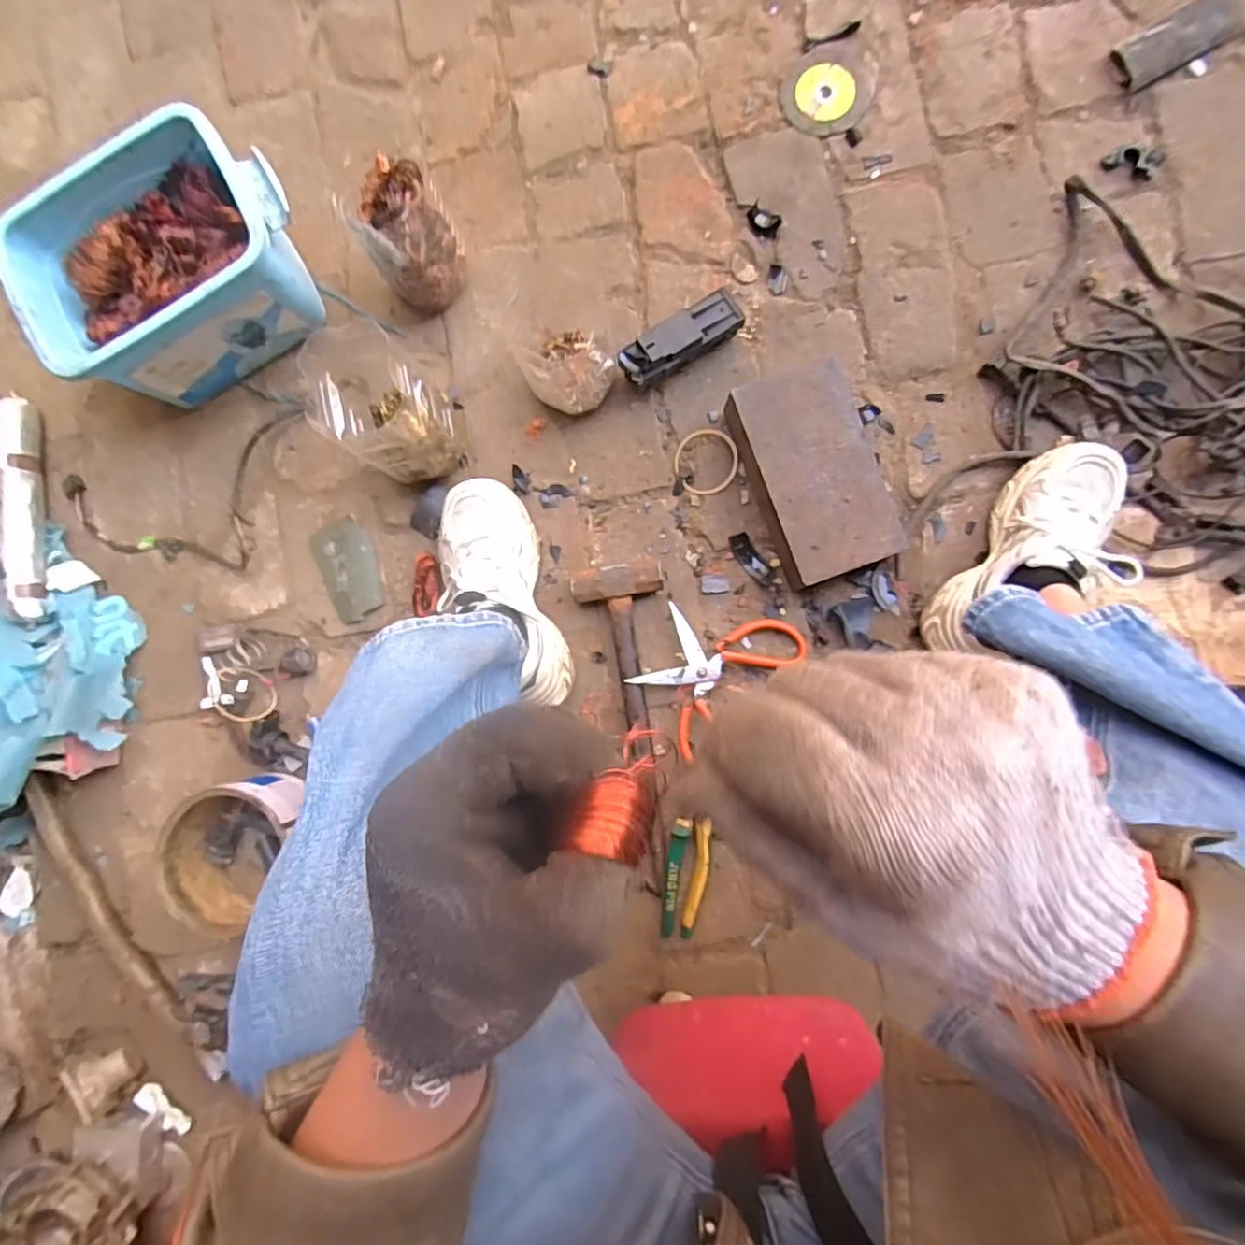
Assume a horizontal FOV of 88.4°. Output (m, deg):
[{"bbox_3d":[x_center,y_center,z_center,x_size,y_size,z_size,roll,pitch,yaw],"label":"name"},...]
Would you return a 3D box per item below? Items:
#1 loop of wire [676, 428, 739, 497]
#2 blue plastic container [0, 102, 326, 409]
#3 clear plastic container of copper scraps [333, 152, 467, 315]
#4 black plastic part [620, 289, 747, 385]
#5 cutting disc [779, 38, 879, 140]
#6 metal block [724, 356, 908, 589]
[{"bbox_3d":[0.093,-0.180,0.713,0.070,0.010,0.072,1,93,11],"label":"loop of wire"},{"bbox_3d":[-0.472,-0.377,0.693,0.280,0.149,0.188,-32,86,4],"label":"blue plastic container"},{"bbox_3d":[-0.224,-0.410,0.692,0.094,0.117,0.092,0,89,5],"label":"clear plastic container of copper scraps"},{"bbox_3d":[0.063,-0.305,0.695,0.136,0.052,0.045,-31,86,4],"label":"black plastic part"},{"bbox_3d":[0.236,-0.604,0.722,0.108,0.011,0.094,-29,86,4],"label":"cutting disc"},{"bbox_3d":[0.200,-0.153,0.675,0.124,0.060,0.211,-20,87,4],"label":"metal block"}]

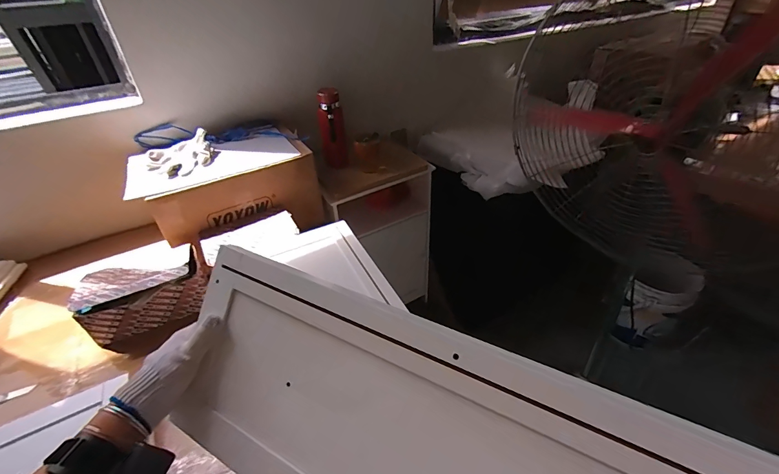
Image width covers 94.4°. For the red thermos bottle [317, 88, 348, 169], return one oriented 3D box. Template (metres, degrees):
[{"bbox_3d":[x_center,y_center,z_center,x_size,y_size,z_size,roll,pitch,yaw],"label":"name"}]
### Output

● Exercise description
Put each line of the listing above into the copy exactly, dropping the pictures.

● Output for this task
Assume a horizontal FOV of 88.4°. Output (m, deg):
[{"bbox_3d":[x_center,y_center,z_center,x_size,y_size,z_size,roll,pitch,yaw],"label":"name"},...]
Would you return a 3D box per item below? Items:
#1 loop of wire [676, 428, 739, 497]
#2 blue plastic container [0, 102, 326, 409]
#3 clear plastic container of copper scraps [333, 152, 467, 315]
#4 black plastic part [620, 289, 747, 385]
#5 cutting disc [779, 38, 879, 140]
#6 metal block [724, 356, 908, 589]
[{"bbox_3d":[0.093,-0.180,0.713,0.070,0.010,0.072,1,93,11],"label":"loop of wire"},{"bbox_3d":[-0.472,-0.377,0.693,0.280,0.149,0.188,-32,86,4],"label":"blue plastic container"},{"bbox_3d":[-0.224,-0.410,0.692,0.094,0.117,0.092,0,89,5],"label":"clear plastic container of copper scraps"},{"bbox_3d":[0.063,-0.305,0.695,0.136,0.052,0.045,-31,86,4],"label":"black plastic part"},{"bbox_3d":[0.236,-0.604,0.722,0.108,0.011,0.094,-29,86,4],"label":"cutting disc"},{"bbox_3d":[0.200,-0.153,0.675,0.124,0.060,0.211,-20,87,4],"label":"metal block"}]

Image width covers 94.4°. For the red thermos bottle [317, 88, 348, 169], return one oriented 3D box. Template (metres, degrees):
[{"bbox_3d":[x_center,y_center,z_center,x_size,y_size,z_size,roll,pitch,yaw],"label":"name"}]
### Output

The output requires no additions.